А поставленная на проигрыватель старая пластинка все повторяет и повторяет сентиментальную песенку: «Я подарил тебе свое сердце в понедельник, 13-го числа — так что же будет с нашей любовью?»
Какие смешные, забытые слова — кто нынче дарит своей подруге сердце? И что такое любовь? Современные герои отлично могут обходиться без всей этой романтической чепухи.
Я, конечно, не могу судить обо всем мировом кино, да и из фестивальной продукции выбрала в основном ее средний пласт — не шедевры, но и не пошлые коммерческие поделки, а добротные фильмы, поставленные известными режиссерами.
Единственный фильм о любви — «Мадам Бовари» — кажется на их фоне путешествием в далекое прошлое, и не только потому, что это костюмы, ХIХ век, экранизация романа, прочитанного давным-давно, но и потому, что его героиня живет страстями, сегодняшнему кинематографу уже почти неведомыми.

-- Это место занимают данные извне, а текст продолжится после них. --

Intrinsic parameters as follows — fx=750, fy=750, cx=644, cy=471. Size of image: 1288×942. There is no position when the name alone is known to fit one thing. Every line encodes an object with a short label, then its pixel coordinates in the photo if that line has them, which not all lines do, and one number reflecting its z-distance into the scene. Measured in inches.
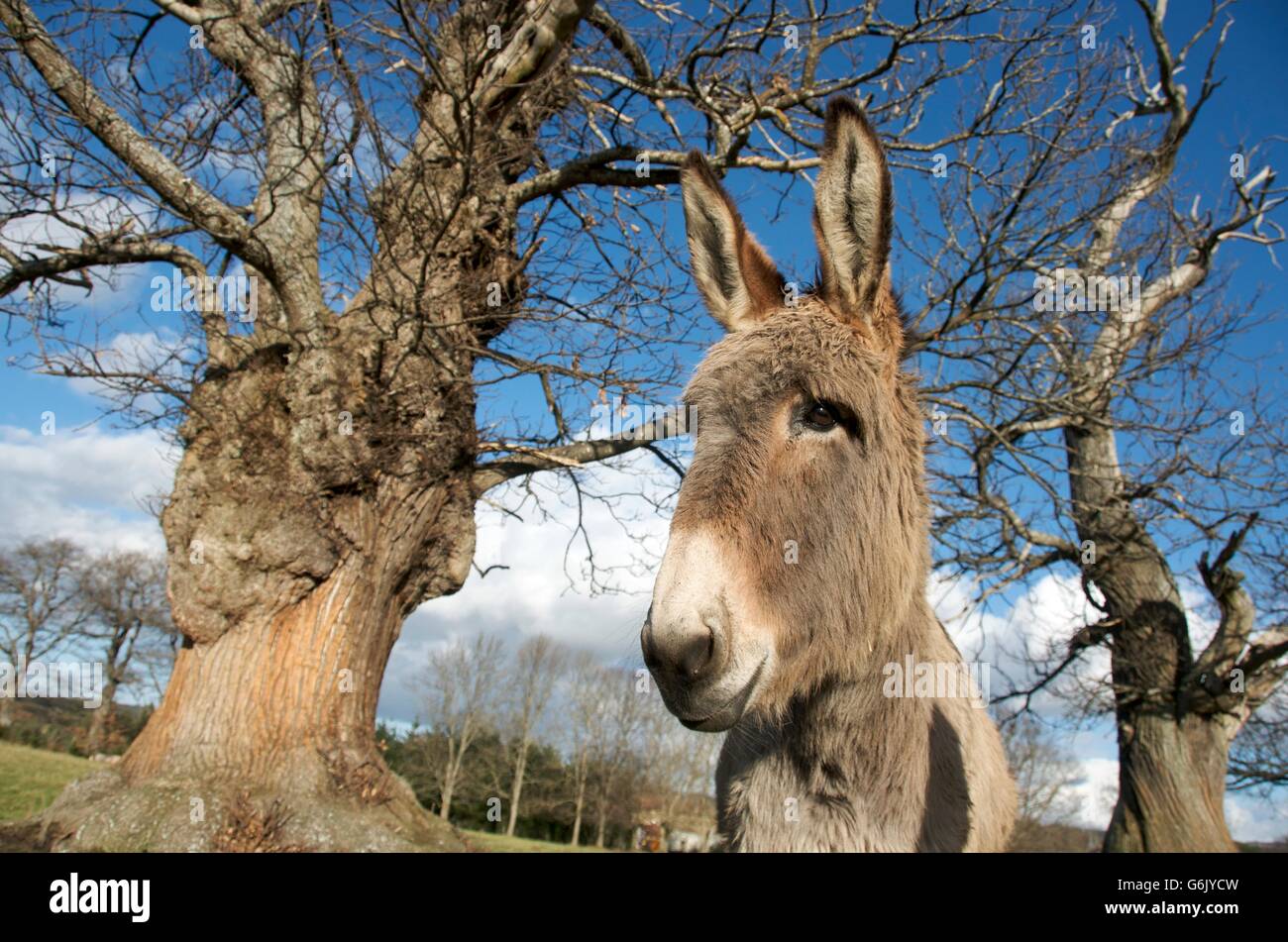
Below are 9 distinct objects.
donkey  80.4
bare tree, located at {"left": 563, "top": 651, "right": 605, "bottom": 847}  1152.8
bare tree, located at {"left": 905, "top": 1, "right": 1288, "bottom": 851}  393.1
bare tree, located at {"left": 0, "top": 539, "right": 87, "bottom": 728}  1240.2
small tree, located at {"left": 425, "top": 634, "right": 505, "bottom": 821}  1172.0
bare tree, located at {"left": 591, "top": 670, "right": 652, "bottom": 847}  1132.2
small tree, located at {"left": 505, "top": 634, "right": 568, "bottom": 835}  1208.8
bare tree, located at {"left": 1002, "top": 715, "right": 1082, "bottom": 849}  641.9
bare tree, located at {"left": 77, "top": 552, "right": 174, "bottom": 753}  1309.1
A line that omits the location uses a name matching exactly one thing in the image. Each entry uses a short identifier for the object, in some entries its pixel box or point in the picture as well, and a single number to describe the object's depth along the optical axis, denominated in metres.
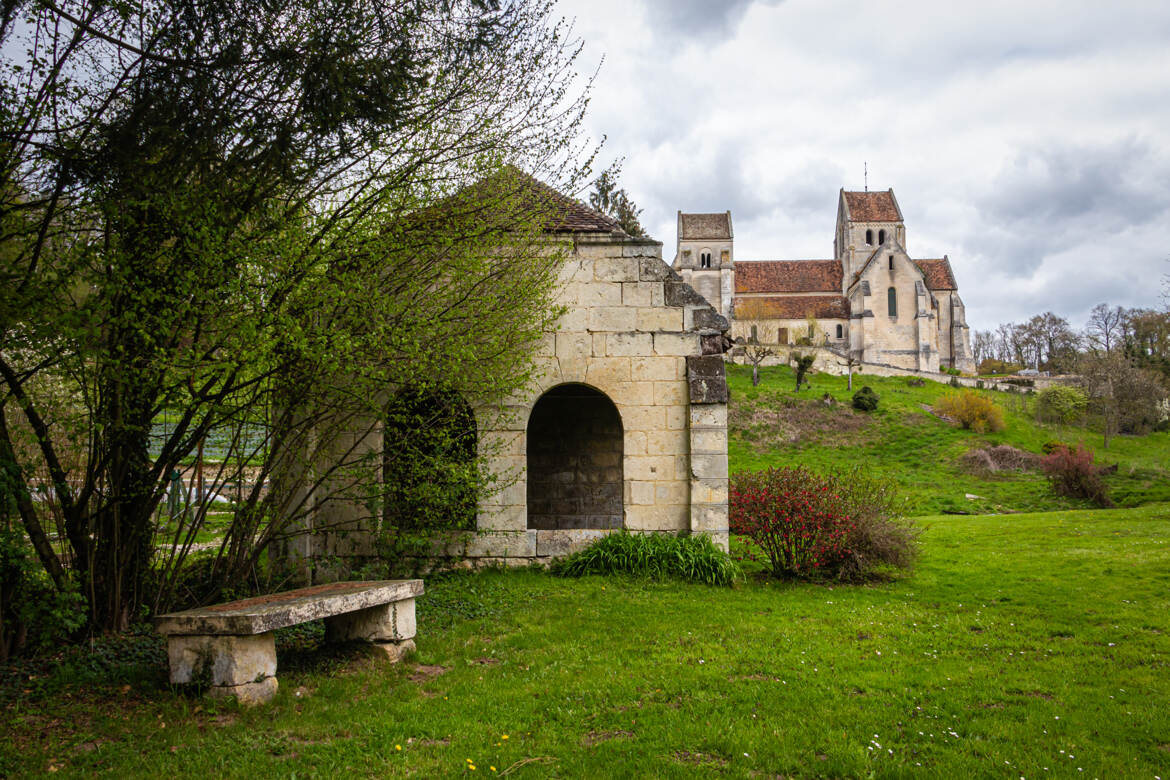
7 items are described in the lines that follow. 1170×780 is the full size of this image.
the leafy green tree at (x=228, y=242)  4.73
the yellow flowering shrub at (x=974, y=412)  29.58
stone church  56.94
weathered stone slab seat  4.42
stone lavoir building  9.14
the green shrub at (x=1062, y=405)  32.09
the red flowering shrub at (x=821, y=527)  9.02
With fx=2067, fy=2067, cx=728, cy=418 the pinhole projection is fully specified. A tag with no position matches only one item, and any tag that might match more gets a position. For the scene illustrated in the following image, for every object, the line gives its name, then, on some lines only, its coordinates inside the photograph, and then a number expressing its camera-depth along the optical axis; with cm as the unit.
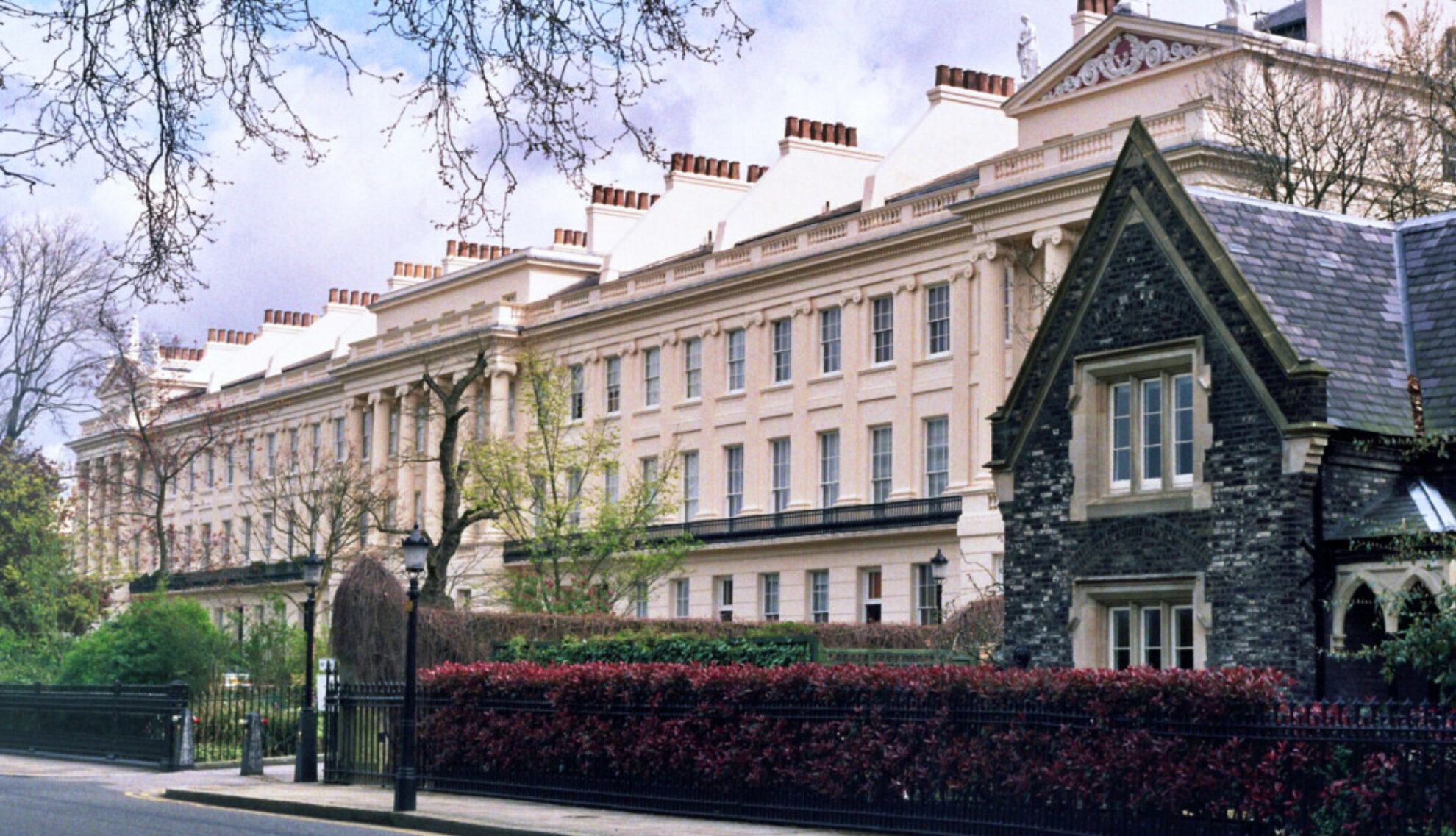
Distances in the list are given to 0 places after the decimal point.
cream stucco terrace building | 5341
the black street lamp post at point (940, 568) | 4331
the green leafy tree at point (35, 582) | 5484
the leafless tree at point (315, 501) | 7338
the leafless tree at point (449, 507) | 4359
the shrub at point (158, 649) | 4231
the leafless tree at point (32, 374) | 5653
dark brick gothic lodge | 2356
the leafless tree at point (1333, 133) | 4319
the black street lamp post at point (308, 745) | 3219
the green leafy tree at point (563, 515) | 5206
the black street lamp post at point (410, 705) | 2567
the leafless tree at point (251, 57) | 991
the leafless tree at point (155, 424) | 7150
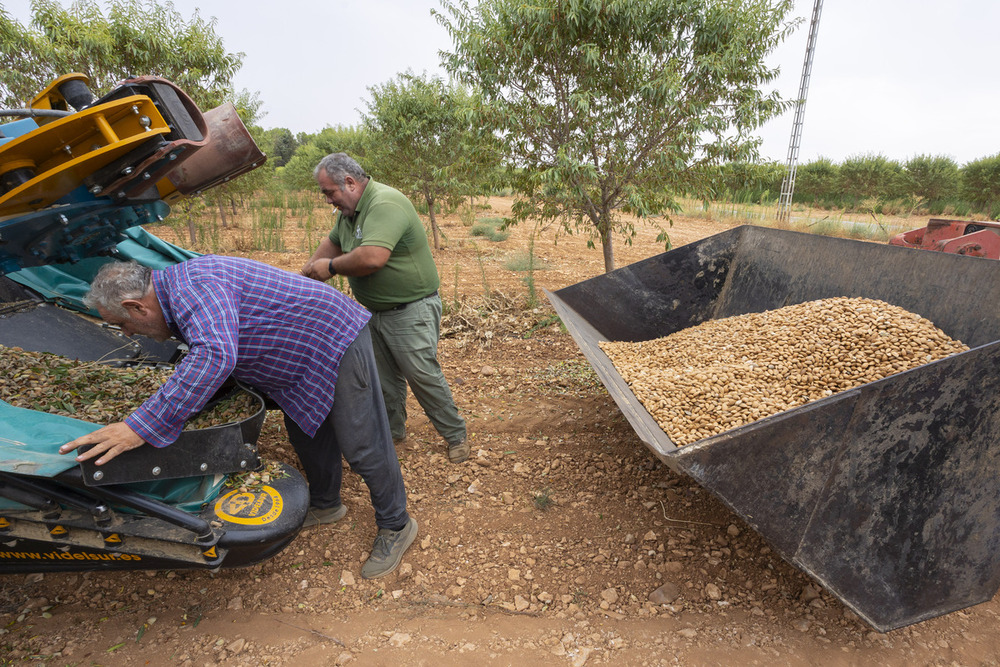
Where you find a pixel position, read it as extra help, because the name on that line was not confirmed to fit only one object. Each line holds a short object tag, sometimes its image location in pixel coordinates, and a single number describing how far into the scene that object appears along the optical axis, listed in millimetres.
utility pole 15533
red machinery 5086
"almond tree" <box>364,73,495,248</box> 9258
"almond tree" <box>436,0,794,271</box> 4344
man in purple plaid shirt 1602
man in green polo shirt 2604
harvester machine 1632
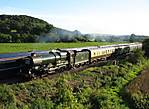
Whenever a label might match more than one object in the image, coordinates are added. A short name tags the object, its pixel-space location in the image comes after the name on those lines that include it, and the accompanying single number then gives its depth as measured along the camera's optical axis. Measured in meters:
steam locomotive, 14.66
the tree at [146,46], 42.08
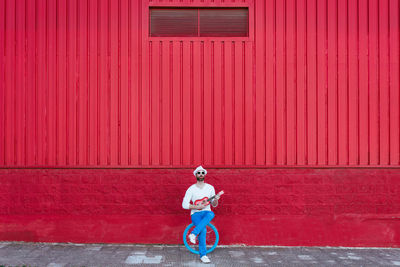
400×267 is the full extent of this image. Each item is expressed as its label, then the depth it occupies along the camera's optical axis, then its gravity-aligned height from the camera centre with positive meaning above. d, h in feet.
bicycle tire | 20.84 -6.46
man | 20.08 -4.43
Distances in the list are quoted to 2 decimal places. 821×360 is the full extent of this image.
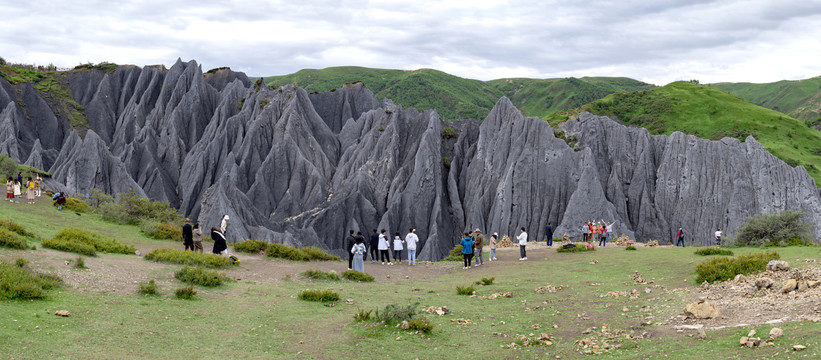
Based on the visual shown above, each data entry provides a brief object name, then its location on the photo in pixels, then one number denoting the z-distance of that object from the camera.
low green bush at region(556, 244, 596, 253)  31.33
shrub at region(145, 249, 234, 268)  22.00
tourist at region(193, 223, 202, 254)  24.72
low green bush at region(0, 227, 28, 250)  18.91
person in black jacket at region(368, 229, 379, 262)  30.03
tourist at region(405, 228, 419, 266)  29.48
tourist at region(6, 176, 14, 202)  32.69
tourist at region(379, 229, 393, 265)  29.25
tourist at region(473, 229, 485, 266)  28.31
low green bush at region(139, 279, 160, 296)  16.25
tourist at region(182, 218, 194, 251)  25.56
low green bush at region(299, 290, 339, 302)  17.91
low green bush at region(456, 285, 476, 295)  20.08
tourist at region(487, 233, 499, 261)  29.46
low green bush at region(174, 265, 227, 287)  18.55
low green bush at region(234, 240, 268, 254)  28.17
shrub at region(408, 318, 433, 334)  14.09
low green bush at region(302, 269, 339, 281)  22.78
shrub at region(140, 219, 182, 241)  30.92
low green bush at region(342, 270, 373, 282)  23.41
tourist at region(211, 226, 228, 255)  24.25
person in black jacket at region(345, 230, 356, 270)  26.33
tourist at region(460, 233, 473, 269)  27.52
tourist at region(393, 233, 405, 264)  30.94
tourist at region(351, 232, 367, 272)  24.73
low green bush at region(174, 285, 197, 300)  16.42
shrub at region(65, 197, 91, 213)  35.25
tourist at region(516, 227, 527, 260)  29.30
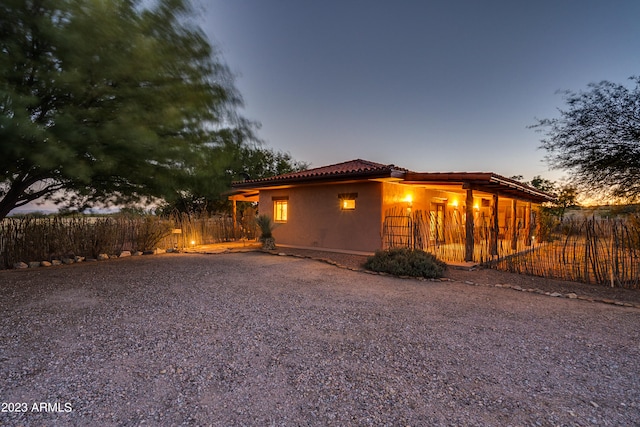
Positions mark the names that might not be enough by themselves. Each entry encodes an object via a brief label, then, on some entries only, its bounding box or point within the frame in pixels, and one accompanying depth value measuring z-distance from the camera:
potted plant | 10.85
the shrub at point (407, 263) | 6.66
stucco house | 8.54
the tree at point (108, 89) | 3.00
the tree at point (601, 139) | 6.95
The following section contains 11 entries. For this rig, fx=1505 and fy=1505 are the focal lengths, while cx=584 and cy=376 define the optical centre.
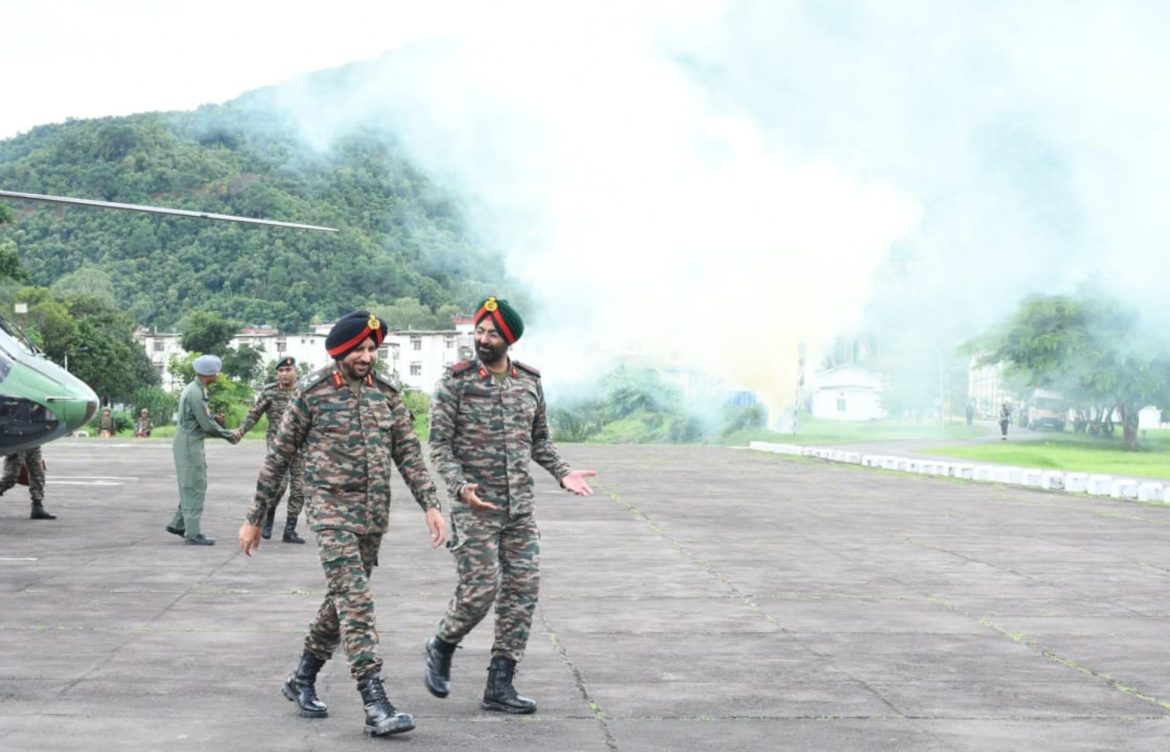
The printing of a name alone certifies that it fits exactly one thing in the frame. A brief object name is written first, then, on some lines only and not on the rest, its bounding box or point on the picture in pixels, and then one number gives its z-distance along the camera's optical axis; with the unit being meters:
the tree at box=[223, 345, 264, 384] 99.38
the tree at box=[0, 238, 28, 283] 57.16
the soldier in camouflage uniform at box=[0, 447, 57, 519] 18.56
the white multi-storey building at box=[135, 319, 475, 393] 130.25
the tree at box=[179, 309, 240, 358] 101.12
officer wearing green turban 7.75
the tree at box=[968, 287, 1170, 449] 56.59
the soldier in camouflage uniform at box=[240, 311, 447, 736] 7.38
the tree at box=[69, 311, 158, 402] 94.88
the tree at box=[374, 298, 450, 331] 138.38
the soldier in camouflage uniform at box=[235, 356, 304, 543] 15.95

Однако в последний день фестиваля, а точнее — на церемонии его закрытия, я все же увидела настоящий современный фильм про любовь.
Это был «Жако из Нанта», фильм-прощание, который Аньес Варда посвятила своему мужу, тоже французскому режиссеру Жаку Деми, создавшему когда-то одну из самых пленительных лент о любви — «Шербурские зонтики».
Жак Деми умер в октябре 1990 года. Аньес Варда прощается с ним светло и просто, вспоминая его детство, первые шаги в кино и ленты, принесшие ему мировую славу. Картина «Жако из Нанта», кажущаяся, пожалуй, даже слишком безыскусной в потоке броских, мастерски снятых современных лент, трактует понятие «любовь» очень широко. Это любовь к умершему мужу, к жизни, из которой он ушел, к улицам, еще хранящим звук его шагов, к старым киноафишам, с которых смотрят на нас «Вечерние посетители», «Дети райка», очаровавшие когда-то провинциального мальчика, — ко всем этим великим мгновениям кинематографа, которому мы все отдали свои сердца «в понедельник, 13-го числа» — и теперь беспокоимся: что же будет с нашей любовью?» (Хлоплянкина Т. Любовь в эпоху секса // Экран. 1991. 14: 6-7).